The UCC opened May 14 and was taken down June 28. In the meantime, the NLRHC was filled with over 500 contracted workers and AHS staff members working in shifts around the clock to prepare the hospital for the return of residents to the city.
It hadn’t suffered any fire damage but there were significant issues caused by smoke and water.
“The biggest issue was the smoke caused by the fire and it was obvious when you walked into the hospital,” says David Ponich, AHS North Zone Director, FME. “Smoke made its way into the building leaving behind a strong smell and some residue, which compromised some of the hospital infrastructure and equipment.”
Water sprayed on the hospital’s roof to protect it during the peak of the fire had also caused some damage.
There was much to be done. Every ceiling tile in the facility (nearly 8,200 of them) was removed and replaced. The ventilation system was cleaned, water systems rigorously flushed out and both air and water quality tested regularly.
Carpets, linens, curtains, and towels were cleaned and others replaced. Several walls had to be re-painted. Hundreds of pieces of medical and lab equipment had to be cleaned, tested, and verified to ensure they were not affected by the smoke.
A team of electricians and plumbers went through the site room by room to ensure the plumbing and electrical systems are functioning properly.
“It was quite the undertaking,” says Jimmy Aumont, Maintenance Manager, NLRHC. “You can imagine the coordination of having so many vendors and staff working on various projects throughout the building at all hours. It was a real team effort with our staff and our vendors.”
In addition, after all this work was completed, AHS Environmental Services, Infection prevention and Control and Workplace Health and Safety specialists had to approve the areas before clincal staff could begin restocking and organizing clinical areas to receive patients.
Those efforts allowed AHS to reopen the hospital’s Emergency Department on June 1 – the first day of public re-entry into Fort McMurray. Core services became available on June 13, most services operational by June 21 and then the entire facility by June 28.
Today the Northern Lights Regional Health Centre is again filled with activity and patients receiving the care they need.

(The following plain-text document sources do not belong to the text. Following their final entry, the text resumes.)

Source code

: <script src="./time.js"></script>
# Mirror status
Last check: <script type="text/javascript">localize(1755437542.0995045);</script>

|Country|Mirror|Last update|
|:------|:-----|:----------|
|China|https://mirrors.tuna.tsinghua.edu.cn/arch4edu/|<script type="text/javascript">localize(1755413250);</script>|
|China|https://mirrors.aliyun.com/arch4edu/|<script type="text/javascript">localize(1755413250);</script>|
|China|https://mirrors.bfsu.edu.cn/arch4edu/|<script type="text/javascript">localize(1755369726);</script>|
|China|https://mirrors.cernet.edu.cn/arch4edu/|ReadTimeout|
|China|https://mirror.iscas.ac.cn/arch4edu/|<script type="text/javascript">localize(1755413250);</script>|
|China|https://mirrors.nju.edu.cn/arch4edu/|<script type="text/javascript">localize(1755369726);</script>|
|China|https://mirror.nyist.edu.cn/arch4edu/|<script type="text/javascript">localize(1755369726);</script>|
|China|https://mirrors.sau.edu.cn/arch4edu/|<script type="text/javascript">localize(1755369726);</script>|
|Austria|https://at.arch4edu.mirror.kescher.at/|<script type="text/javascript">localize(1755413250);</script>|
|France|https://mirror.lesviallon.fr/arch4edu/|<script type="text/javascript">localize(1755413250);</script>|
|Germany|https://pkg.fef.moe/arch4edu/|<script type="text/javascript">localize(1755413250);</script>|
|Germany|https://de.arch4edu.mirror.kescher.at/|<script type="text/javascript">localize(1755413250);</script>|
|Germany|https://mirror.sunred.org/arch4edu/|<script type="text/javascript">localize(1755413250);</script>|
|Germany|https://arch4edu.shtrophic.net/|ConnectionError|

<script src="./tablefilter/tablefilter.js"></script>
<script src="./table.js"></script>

While it might appear business-as-usual, as if the entire facility hadn’t evacuated with a wildfire at its heels months earlier, those involved haven’t forgotten.
Emergency preparedness is always very important at a hospital but Matear says he can’t imagine how they would have practiced or drilled for what they experienced. “Just the scale of it, it’s so huge, it would be hard to prepare for.”
Normally an evacuation would involve just one part of the hospital, or perhaps the entire hospital to a nearby evacuation point, he says. Evacuating an entire hospital to an airplane hangar 120 kms away with a wildfire raging nearby was not something any of them had envisioned.
“We definitely know that emergencies can happen but I don’t think you could have imagined the scale of this event,” he says. “It was a monumental task and everybody worked extremely hard to make sure it went very, very smoothly.”